§ Records provided
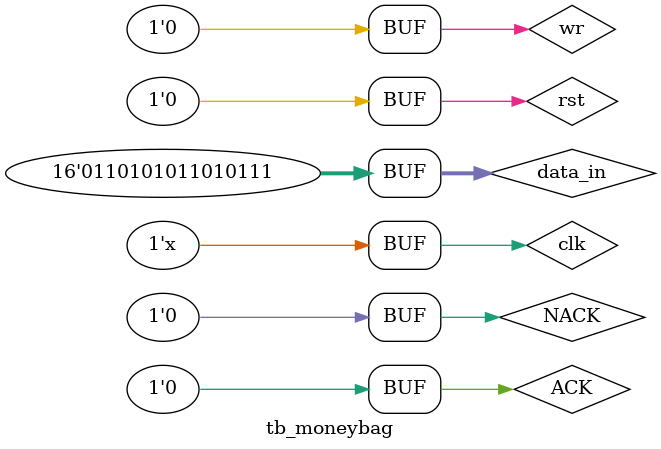
<source format=v>
`timescale 1ns / 1ps


module tb_moneybag;

	// Inputs
	reg clk;
	reg rst;
	reg wr;
	reg [15:0] data_in;
	reg ACK;
	reg NACK;

	// Outputs
	wire req;
	wire req_type;
	wire [7:0] req_content;
	wire [15:0] status;

	// Instantiate the Unit Under Test (UUT)
	money_bag uut (
		.clk(clk), 
		.rst(rst), 
		.wr(wr), 
		.data_in(data_in), 
		.ACK(ACK), 
		.NACK(NACK), 
		.req(req), 
		.req_type(req_type), 
		.req_content(req_content), 
		.status(status)
	);

	initial begin
		// Initialize Inputs
		clk = 0;
		rst = 1;
		wr = 0;
		data_in = 0;
		ACK = 0;
		NACK = 0;

		// Wait 100 ns for global reset to finish
		#10;
		rst=0;
		#10;
		wr=1; data_in=16'b0110101011010111;
		#2 wr=0;
		#4 NACK=1;
		#2 NACK=0;
		#20 ACK=1;
		#2 ACK=0;
		#20 ACK=1;
		#2 ACK=0;
		#20 NACK=1;
		#2 NACK=0;


		// Add stimulus here

	end
   	always begin
			#1 clk = ~clk;
	end
      
endmodule


</source>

§ Exercise description
Find all the lines with "NACK" in the data and copy them.

§ Finished exercise
	reg NACK;
		.NACK(NACK), 
		NACK = 0;
		#4 NACK=1;
		#2 NACK=0;
		#20 NACK=1;
		#2 NACK=0;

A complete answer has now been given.